Moving beyond contracts: The case for asset‑based platforms
Most asset finance platforms were built around contracts, not assets. This worked when equipment had predictable lifecycles and limited repair options. But right-to-repair legislations worldwide and the rise of sustainable asset finance have changed everything.
When assets move through multiple contracts and service providers, contract-centric systems lose track of what matters most: the asset itself. Was that equipment refurbished? Has the battery been replaced? Did it transition from agriculture to construction? These details directly impact valuation and future financing opportunities.
The problem becomes even more complex when you consider the expanding service ecosystem that right-to-repair enables. Independent repair shops, in-house maintenance teams, and third-party parts suppliers all touch the same asset over time.
Without asset-level tracking, your business is flying blind. Contract‑centric asset finance platforms fall short because they can’t:
- Track an asset when it’s offline for repair or between leases.
- Aggregate component‑level service histories, such as battery replacements or software upgrades.
- Support flexible funding structures tied to an asset’s evolving value.
Fortunately, there’s a better way to structure these systems. An asset‑centric approach treats each piece of equipment as the core unit of value. Let’s explore more about it.
The asset‑centric solution
Forward-thinking asset finance providers are recognizing that they need platforms designed around assets, not just contracts.
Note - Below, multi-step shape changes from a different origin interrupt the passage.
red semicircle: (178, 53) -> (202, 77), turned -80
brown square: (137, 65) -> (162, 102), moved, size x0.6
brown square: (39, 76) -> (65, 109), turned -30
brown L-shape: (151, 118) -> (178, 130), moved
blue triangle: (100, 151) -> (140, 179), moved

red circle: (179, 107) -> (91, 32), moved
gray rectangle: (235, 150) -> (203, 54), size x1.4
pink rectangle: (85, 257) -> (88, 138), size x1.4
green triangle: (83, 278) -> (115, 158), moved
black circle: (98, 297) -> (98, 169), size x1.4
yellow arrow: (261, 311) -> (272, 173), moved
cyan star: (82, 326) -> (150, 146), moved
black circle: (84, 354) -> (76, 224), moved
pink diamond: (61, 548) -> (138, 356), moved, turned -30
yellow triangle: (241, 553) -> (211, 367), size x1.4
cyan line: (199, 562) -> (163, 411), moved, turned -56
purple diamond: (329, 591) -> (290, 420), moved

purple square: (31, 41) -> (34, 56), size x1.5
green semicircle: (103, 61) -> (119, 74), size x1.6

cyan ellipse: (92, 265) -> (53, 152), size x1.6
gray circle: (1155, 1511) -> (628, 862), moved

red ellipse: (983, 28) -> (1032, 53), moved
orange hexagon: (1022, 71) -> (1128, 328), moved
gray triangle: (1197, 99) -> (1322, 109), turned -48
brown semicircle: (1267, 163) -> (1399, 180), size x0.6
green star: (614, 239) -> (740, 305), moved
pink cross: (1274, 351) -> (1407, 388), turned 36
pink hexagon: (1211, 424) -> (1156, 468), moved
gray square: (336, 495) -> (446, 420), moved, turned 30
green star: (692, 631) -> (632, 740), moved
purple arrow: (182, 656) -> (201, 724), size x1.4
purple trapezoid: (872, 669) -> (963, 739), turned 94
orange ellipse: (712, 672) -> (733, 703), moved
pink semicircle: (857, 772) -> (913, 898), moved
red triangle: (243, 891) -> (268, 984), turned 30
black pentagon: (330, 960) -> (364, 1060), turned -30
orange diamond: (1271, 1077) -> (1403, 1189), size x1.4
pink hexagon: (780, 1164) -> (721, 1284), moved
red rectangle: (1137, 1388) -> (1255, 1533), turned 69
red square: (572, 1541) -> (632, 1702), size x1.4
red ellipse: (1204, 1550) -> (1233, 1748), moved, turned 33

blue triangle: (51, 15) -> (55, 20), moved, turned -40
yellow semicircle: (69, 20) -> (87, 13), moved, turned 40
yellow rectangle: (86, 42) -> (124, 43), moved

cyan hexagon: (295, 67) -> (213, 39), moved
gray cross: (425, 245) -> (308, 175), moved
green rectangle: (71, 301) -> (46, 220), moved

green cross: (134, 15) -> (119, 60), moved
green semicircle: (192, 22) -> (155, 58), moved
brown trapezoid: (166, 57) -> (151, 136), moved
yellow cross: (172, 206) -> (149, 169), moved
This means systems that can track equipment throughout their entire productive lives, regardless of who’s using them or under what terms.
- Track assets across multiple lifecycles: Follow individual pieces of equipment through various contracts, leases, and ownership changes without losing critical history.
- Capture comprehensive maintenance records: Document repairs, refurbishments, and upgrades at the component level to inform accurate valuations.
- Support flexible funding structures: Adapt financing terms as assets are repurposed, resold, or re-leased based on real-world conditions.
- Manage complex service relationships: Connect customers with approved repair networks and share revenue with third-party service providers.
- Enable dynamic contract adjustments: Handle asset swaps, upgrades, and recalls without requiring complete contract rewrites.
This creates substantial value beyond traditional lending. Rather than simply tracking monthly payments, you can maintain detailed records of each equipment’s usage, maintenance history, and performance metrics. When equipment comes off lease, you can accurately assess its remaining value and immediately position it for the next customer.
The business case for making this transition has never been stronger.
Embracing the new reality
Sustainability and profitability need not be at odds. The rise of right‑to‑repair laws and growing demand for reused, refurbished equipment create a compelling opportunity for asset finance. But seizing this opportunity requires a shift from contract‑centric systems to platforms built around the asset itself.
The asset finance businesses that will thrive in this environment are those that view assets as the central unit of value, capable of generating returns across multiple contracts and use cases.
The asset renaissance is here. The only question is whether you’re positioned to capitalize on it.